Question

Sandra swims the 100-meter freestyle for her school’s swim team. Her state’s ranking system awards 3 points for first place, 2 points for second, 1 point for third, and 0 points if she does not place. Her coach used her statistics from last season to design a simulation using a random number generator to predict how many points she would receive in her first race this season.
What is Sandra's expected value of points awarded for a race? Show work please!

Answer 1

Complete question :

Sandra swims the 100-meter freestyle for her school’s swim team. Her state’s ranking system awards 3 points for first place, 2 points for second, 1 point for third, and 0 points if she does not place.
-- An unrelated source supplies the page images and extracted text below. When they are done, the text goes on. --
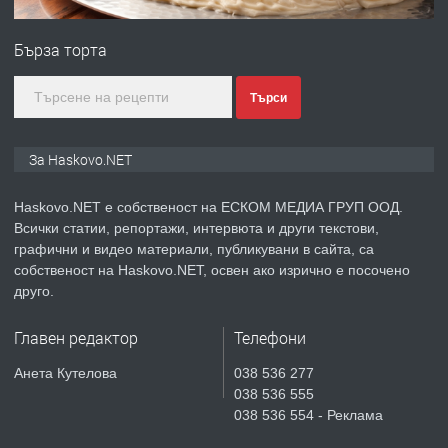
ПРЕДЛАГА
ПРОСТОРЕН ТРИСТАЕН
АПАРТАМЕНТ В НОВА СГРАДА КВ.
Бърза торта
КУБА
преди 5 дни
Търси
ПРЕДЛАГА
Продавам парцел в гр. Хасково кв.
За Haskovo.NET
Хисаря до ток, вода,канализация,
асфалт 0889 537 426
Haskovo.NET е собственост на ЕСКОМ МЕДИА ГРУП ООД.
Всички статии, репортажи, интервюта и други текстови,
преди 5 дни
графични и видео материали, публикувани в сайта, са
собственост на Haskovo.NET, освен ако изрично е посочено
ПРЕДЛАГА
СГЛОБЯВАНЕ НА МЕБЕЛИ.
друго.
Главен редактор
Телефони
преди 5 дни
Анета Кутелова
038 536 277
038 536 555
ПРЕДЛАГА
№4119 Едностаен обзаведен
038 536 554 - Реклама
апартамент под наем в кв.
Her coach used her statistics from last season to design a simulation using a random number generator to predict how many points she would receive in her first race this season.

What is Sandra’s expected value of points awarded for a race?
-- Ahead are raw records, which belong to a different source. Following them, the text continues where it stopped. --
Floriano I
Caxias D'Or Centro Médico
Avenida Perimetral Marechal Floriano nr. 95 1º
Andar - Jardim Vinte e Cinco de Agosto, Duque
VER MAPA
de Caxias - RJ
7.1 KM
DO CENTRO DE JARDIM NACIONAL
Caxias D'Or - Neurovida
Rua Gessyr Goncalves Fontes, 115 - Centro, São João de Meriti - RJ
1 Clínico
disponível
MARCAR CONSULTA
Integer Value Points Awarded Frequency

1-8 3 20

9-15 2 12

16-19 1 6

20 0 2

Answer:

expected value of points awarded for a race is 2.25

Step-by-step explanation:

Data given:

Integer Value - - Points Awarded - - Frequency

1-8 - - - - - - - - - - - - - 3 - - - - - - - - - - - - - - 20

9-15 - - - - - - - - - - - - 2 - - - - - - - - - - - - - - 12

16-19 - - - - - - - - - - - - 1 - - - - - - - - - - - - - - -6

20 - - - - - - - - - - - - - 0 - - - - - - - - - - - - - - - 2

Expected value(E) :

Score * probability of score

That is;

E = x * p(x)

From the data generated:

Probability of each score :

Probability = required outcome / Total possible outcomes

Total possible outcomes = (20+12+6+2) = 40

P(score(x) = 3) = 20/40 = 0.5

P(score(x) = 2) = 12/40 = 0.3

P(score(x) = 1) = 6/40 = 0.15

P(score(x) = 0) = 2/40 = 0.05

Expected score :

[(3*0.5) + (2*0.3) + (1*0.15) + (0*0.05)]

[1.5 + 0.6 + 0.15 + 0]

= 2.25